▸ Task objective: In the entries below, find the line with "the IFA. | | | |" and the line with "http://www.bmmda.nt.ca/ default.htm |"; copy them and every line between them exactly, but not the pictures.

[Start of Attachment]

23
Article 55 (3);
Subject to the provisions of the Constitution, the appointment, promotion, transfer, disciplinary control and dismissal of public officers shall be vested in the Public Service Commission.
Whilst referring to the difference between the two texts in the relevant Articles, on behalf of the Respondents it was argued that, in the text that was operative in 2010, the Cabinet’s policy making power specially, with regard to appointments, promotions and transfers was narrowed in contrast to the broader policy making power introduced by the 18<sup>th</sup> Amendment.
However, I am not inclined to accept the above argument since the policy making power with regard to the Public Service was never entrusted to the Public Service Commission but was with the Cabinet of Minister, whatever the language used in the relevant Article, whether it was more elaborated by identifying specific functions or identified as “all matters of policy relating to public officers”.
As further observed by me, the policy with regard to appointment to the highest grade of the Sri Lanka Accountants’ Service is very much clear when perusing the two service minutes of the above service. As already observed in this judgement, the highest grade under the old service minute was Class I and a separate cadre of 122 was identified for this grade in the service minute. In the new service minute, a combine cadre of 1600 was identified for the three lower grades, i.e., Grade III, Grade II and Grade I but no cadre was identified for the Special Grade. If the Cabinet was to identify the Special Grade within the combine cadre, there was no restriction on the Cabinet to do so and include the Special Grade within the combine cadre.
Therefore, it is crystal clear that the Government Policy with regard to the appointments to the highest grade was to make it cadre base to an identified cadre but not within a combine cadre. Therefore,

[End of Attachment]
[Start of Attachment]

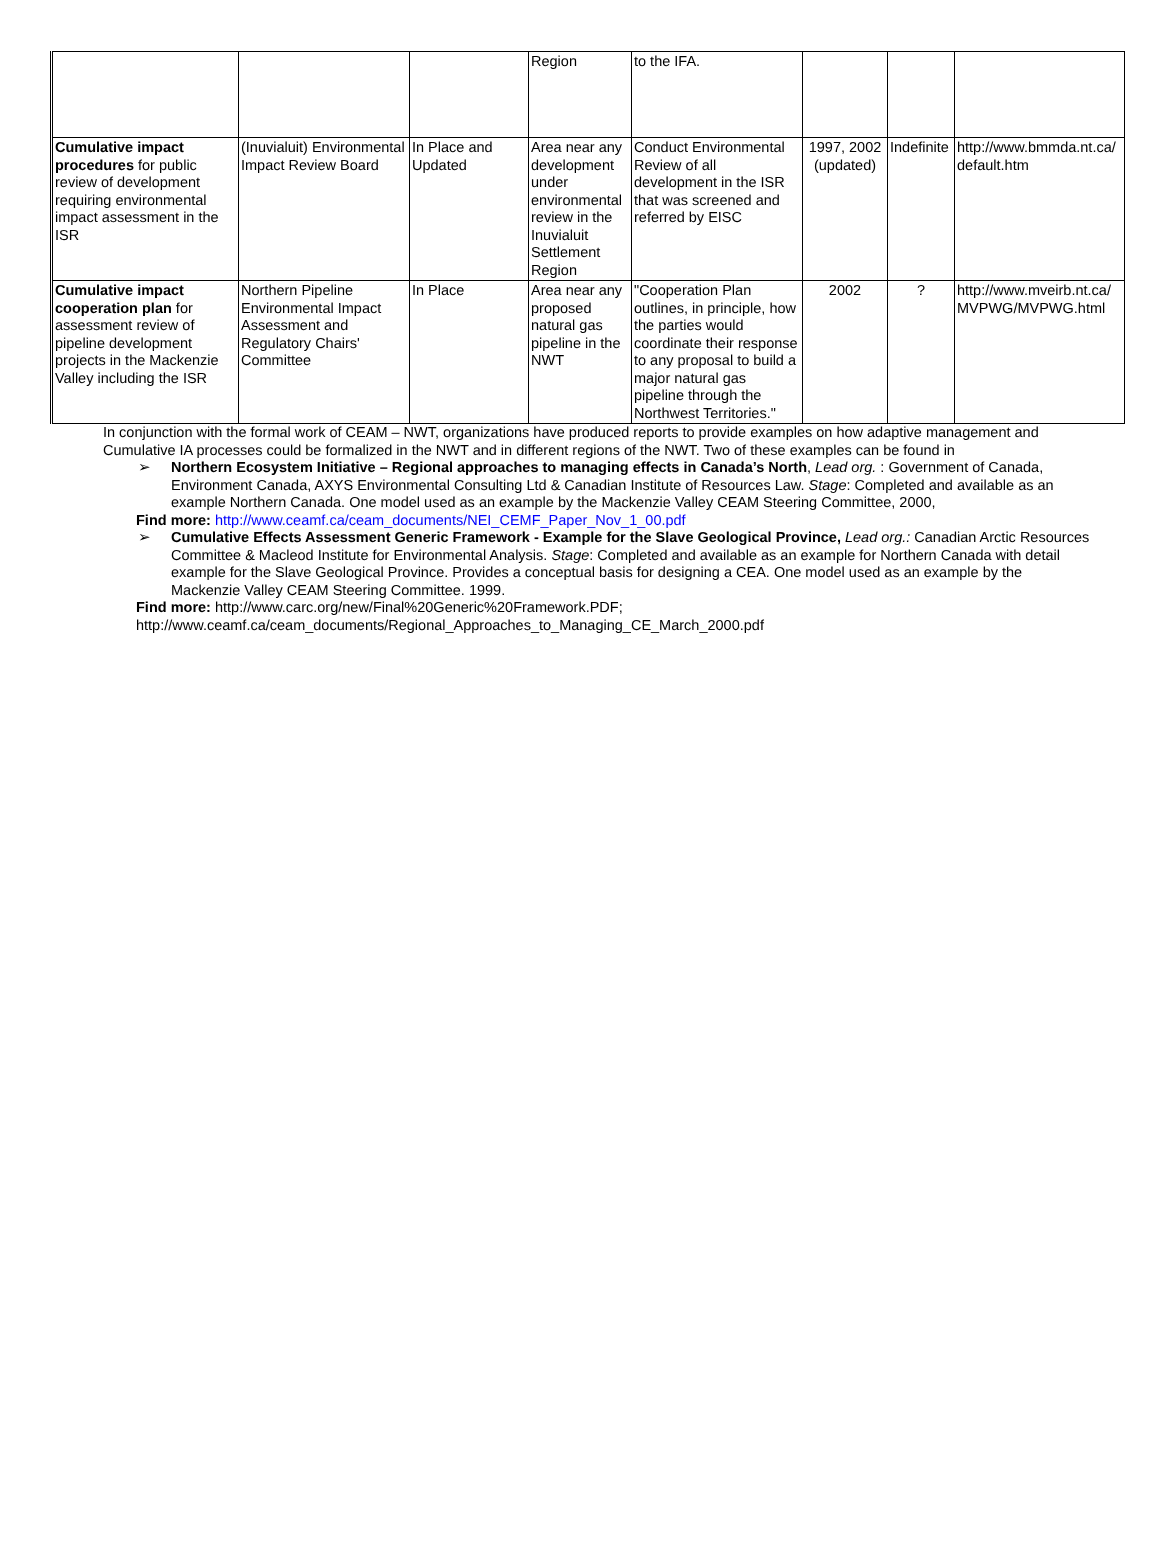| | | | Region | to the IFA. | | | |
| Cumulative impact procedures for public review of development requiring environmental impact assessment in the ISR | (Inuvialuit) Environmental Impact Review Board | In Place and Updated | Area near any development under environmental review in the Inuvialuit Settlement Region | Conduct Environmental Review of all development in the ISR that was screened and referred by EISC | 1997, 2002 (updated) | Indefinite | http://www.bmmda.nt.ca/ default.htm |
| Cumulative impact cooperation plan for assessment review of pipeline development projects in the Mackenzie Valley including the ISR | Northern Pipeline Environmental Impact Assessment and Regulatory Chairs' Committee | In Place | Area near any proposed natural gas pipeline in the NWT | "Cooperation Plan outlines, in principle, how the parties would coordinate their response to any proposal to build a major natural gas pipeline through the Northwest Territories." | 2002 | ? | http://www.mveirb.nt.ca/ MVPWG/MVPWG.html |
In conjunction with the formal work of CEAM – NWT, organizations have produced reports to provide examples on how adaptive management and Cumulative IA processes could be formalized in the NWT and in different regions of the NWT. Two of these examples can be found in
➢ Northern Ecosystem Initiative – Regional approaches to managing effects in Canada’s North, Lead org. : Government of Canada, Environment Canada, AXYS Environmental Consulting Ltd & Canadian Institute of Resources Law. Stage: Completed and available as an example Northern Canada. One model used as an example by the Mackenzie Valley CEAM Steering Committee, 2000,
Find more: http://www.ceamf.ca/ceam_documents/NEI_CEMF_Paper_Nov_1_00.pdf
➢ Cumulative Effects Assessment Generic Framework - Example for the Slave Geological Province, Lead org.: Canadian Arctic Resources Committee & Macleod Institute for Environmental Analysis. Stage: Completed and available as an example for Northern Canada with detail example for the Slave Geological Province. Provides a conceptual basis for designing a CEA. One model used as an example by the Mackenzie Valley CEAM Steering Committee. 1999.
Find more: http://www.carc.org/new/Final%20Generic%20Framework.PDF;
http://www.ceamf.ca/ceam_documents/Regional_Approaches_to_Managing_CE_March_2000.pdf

[End of Attachment]
[Start of Attachment]

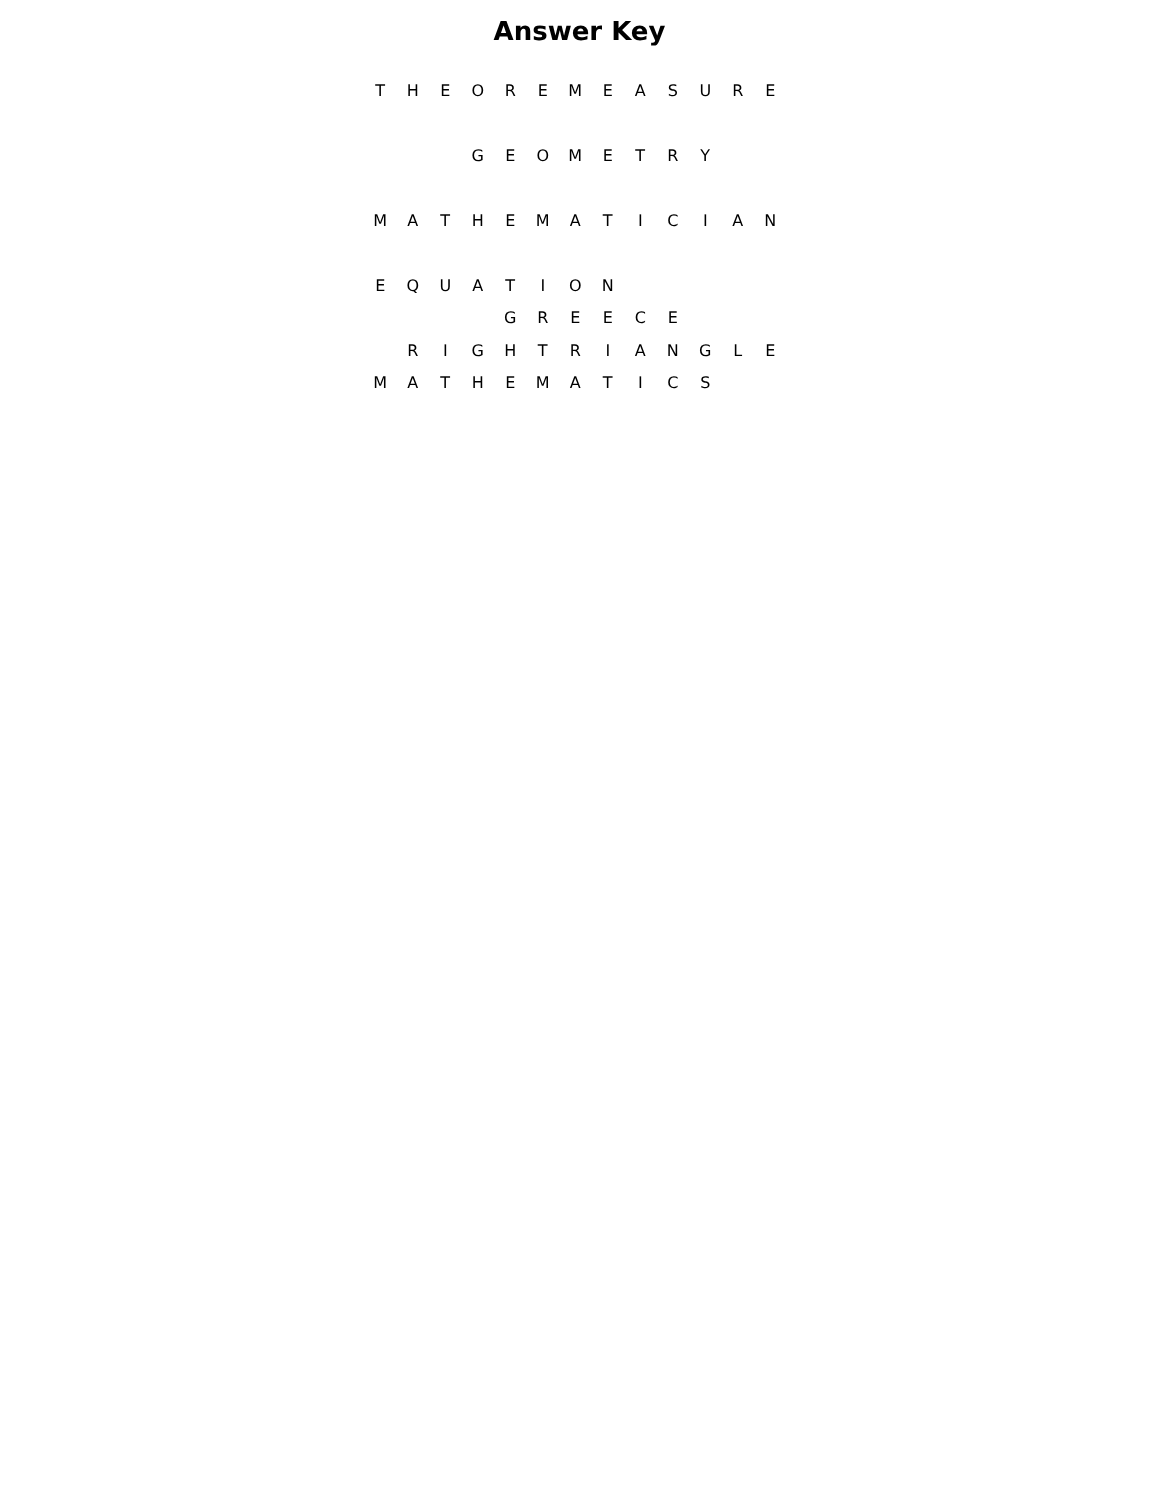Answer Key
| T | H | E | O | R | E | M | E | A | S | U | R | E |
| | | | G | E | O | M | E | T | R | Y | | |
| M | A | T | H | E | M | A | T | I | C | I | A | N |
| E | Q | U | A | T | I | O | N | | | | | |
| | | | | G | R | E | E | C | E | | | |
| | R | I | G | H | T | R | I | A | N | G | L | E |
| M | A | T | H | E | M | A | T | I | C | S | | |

[End of Attachment]

▸ Solution to the problem:
| | | | Region | to the IFA. | | | |
| Cumulative impact procedures for public review of development requiring environmental impact assessment in the ISR | (Inuvialuit) Environmental Impact Review Board | In Place and Updated | Area near any development under environmental review in the Inuvialuit Settlement Region | Conduct Environmental Review of all development in the ISR that was screened and referred by EISC | 1997, 2002 (updated) | Indefinite | http://www.bmmda.nt.ca/ default.htm |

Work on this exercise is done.